Given request –
Rewrite every one of the records with "common name" changed to "vernacular name" and all other text left as it is.

(Stored items from a collection)
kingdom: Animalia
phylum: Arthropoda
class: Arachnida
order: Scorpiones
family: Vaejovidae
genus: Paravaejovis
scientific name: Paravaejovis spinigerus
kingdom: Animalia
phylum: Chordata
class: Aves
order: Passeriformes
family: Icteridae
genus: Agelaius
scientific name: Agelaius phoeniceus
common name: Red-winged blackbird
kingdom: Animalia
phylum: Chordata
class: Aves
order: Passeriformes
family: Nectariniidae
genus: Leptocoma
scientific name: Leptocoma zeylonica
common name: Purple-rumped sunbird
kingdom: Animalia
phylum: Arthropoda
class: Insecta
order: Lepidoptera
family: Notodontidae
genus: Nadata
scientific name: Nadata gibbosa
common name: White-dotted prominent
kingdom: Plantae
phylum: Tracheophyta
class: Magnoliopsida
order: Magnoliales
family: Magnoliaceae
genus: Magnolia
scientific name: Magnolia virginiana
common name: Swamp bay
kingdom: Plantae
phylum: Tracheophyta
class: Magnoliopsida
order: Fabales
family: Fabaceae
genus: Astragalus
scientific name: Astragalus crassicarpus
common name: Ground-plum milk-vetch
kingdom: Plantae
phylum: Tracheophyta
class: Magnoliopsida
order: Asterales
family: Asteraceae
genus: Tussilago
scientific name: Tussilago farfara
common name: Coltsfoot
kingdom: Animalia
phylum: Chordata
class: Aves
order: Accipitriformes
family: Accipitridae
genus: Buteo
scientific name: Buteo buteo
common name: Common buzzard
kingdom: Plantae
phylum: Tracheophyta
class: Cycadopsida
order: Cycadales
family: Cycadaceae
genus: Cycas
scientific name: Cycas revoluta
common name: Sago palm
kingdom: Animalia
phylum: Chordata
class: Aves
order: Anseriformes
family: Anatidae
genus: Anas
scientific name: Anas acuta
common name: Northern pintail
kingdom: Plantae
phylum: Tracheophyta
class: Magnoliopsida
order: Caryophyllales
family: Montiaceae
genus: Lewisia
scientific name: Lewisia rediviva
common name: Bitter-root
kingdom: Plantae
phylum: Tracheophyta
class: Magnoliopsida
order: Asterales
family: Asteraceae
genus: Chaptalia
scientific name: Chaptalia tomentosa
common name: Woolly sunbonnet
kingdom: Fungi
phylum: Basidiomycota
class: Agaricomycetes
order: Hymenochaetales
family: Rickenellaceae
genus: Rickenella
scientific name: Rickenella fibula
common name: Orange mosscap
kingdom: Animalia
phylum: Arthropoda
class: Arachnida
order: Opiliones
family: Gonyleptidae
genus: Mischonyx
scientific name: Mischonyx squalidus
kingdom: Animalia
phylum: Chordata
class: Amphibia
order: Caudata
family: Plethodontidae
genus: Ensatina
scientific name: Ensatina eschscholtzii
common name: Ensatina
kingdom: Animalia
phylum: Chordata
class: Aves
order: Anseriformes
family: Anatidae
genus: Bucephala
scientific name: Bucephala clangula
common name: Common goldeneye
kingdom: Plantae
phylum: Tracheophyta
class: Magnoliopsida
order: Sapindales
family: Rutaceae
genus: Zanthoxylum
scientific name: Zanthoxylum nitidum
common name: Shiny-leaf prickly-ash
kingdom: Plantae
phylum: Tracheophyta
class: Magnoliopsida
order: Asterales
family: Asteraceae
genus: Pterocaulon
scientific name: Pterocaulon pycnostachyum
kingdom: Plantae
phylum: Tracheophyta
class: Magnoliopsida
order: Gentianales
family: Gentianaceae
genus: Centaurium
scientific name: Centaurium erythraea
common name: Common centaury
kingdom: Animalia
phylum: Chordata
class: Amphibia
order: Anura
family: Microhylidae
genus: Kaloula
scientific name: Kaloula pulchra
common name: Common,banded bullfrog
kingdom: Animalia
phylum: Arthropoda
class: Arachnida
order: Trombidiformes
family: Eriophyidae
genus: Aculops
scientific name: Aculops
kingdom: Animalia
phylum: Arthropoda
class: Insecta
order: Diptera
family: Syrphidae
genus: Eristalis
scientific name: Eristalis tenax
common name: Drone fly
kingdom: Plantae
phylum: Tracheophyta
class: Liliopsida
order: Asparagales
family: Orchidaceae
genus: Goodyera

Exercise result –
kingdom: Animalia
phylum: Arthropoda
class: Arachnida
order: Scorpiones
family: Vaejovidae
genus: Paravaejovis
scientific name: Paravaejovis spinigerus
kingdom: Animalia
phylum: Chordata
class: Aves
order: Passeriformes
family: Icteridae
genus: Agelaius
scientific name: Agelaius phoeniceus
vernacular name: Red-winged blackbird
kingdom: Animalia
phylum: Chordata
class: Aves
order: Passeriformes
family: Nectariniidae
genus: Leptocoma
scientific name: Leptocoma zeylonica
vernacular name: Purple-rumped sunbird
kingdom: Animalia
phylum: Arthropoda
class: Insecta
order: Lepidoptera
family: Notodontidae
genus: Nadata
scientific name: Nadata gibbosa
vernacular name: White-dotted prominent
kingdom: Plantae
phylum: Tracheophyta
class: Magnoliopsida
order: Magnoliales
family: Magnoliaceae
genus: Magnolia
scientific name: Magnolia virginiana
vernacular name: Swamp bay
kingdom: Plantae
phylum: Tracheophyta
class: Magnoliopsida
order: Fabales
family: Fabaceae
genus: Astragalus
scientific name: Astragalus crassicarpus
vernacular name: Ground-plum milk-vetch
kingdom: Plantae
phylum: Tracheophyta
class: Magnoliopsida
order: Asterales
family: Asteraceae
genus: Tussilago
scientific name: Tussilago farfara
vernacular name: Coltsfoot
kingdom: Animalia
phylum: Chordata
class: Aves
order: Accipitriformes
family: Accipitridae
genus: Buteo
scientific name: Buteo buteo
vernacular name: Common buzzard
kingdom: Plantae
phylum: Tracheophyta
class: Cycadopsida
order: Cycadales
family: Cycadaceae
genus: Cycas
scientific name: Cycas revoluta
vernacular name: Sago palm
kingdom: Animalia
phylum: Chordata
class: Aves
order: Anseriformes
family: Anatidae
genus: Anas
scientific name: Anas acuta
vernacular name: Northern pintail
kingdom: Plantae
phylum: Tracheophyta
class: Magnoliopsida
order: Caryophyllales
family: Montiaceae
genus: Lewisia
scientific name: Lewisia rediviva
vernacular name: Bitter-root
kingdom: Plantae
phylum: Tracheophyta
class: Magnoliopsida
order: Asterales
family: Asteraceae
genus: Chaptalia
scientific name: Chaptalia tomentosa
vernacular name: Woolly sunbonnet
kingdom: Fungi
phylum: Basidiomycota
class: Agaricomycetes
order: Hymenochaetales
family: Rickenellaceae
genus: Rickenella
scientific name: Rickenella fibula
vernacular name: Orange mosscap
kingdom: Animalia
phylum: Arthropoda
class: Arachnida
order: Opiliones
family: Gonyleptidae
genus: Mischonyx
scientific name: Mischonyx squalidus
kingdom: Animalia
phylum: Chordata
class: Amphibia
order: Caudata
family: Plethodontidae
genus: Ensatina
scientific name: Ensatina eschscholtzii
vernacular name: Ensatina
kingdom: Animalia
phylum: Chordata
class: Aves
order: Anseriformes
family: Anatidae
genus: Bucephala
scientific name: Bucephala clangula
vernacular name: Common goldeneye
kingdom: Plantae
phylum: Tracheophyta
class: Magnoliopsida
order: Sapindales
family: Rutaceae
genus: Zanthoxylum
scientific name: Zanthoxylum nitidum
vernacular name: Shiny-leaf prickly-ash
kingdom: Plantae
phylum: Tracheophyta
class: Magnoliopsida
order: Asterales
family: Asteraceae
genus: Pterocaulon
scientific name: Pterocaulon pycnostachyum
kingdom: Plantae
phylum: Tracheophyta
class: Magnoliopsida
order: Gentianales
family: Gentianaceae
genus: Centaurium
scientific name: Centaurium erythraea
vernacular name: Common centaury
kingdom: Animalia
phylum: Chordata
class: Amphibia
order: Anura
family: Microhylidae
genus: Kaloula
scientific name: Kaloula pulchra
vernacular name: Common,banded bullfrog
kingdom: Animalia
phylum: Arthropoda
class: Arachnida
order: Trombidiformes
family: Eriophyidae
genus: Aculops
scientific name: Aculops
kingdom: Animalia
phylum: Arthropoda
class: Insecta
order: Diptera
family: Syrphidae
genus: Eristalis
scientific name: Eristalis tenax
vernacular name: Drone fly
kingdom: Plantae
phylum: Tracheophyta
class: Liliopsida
order: Asparagales
family: Orchidaceae
genus: Goodyera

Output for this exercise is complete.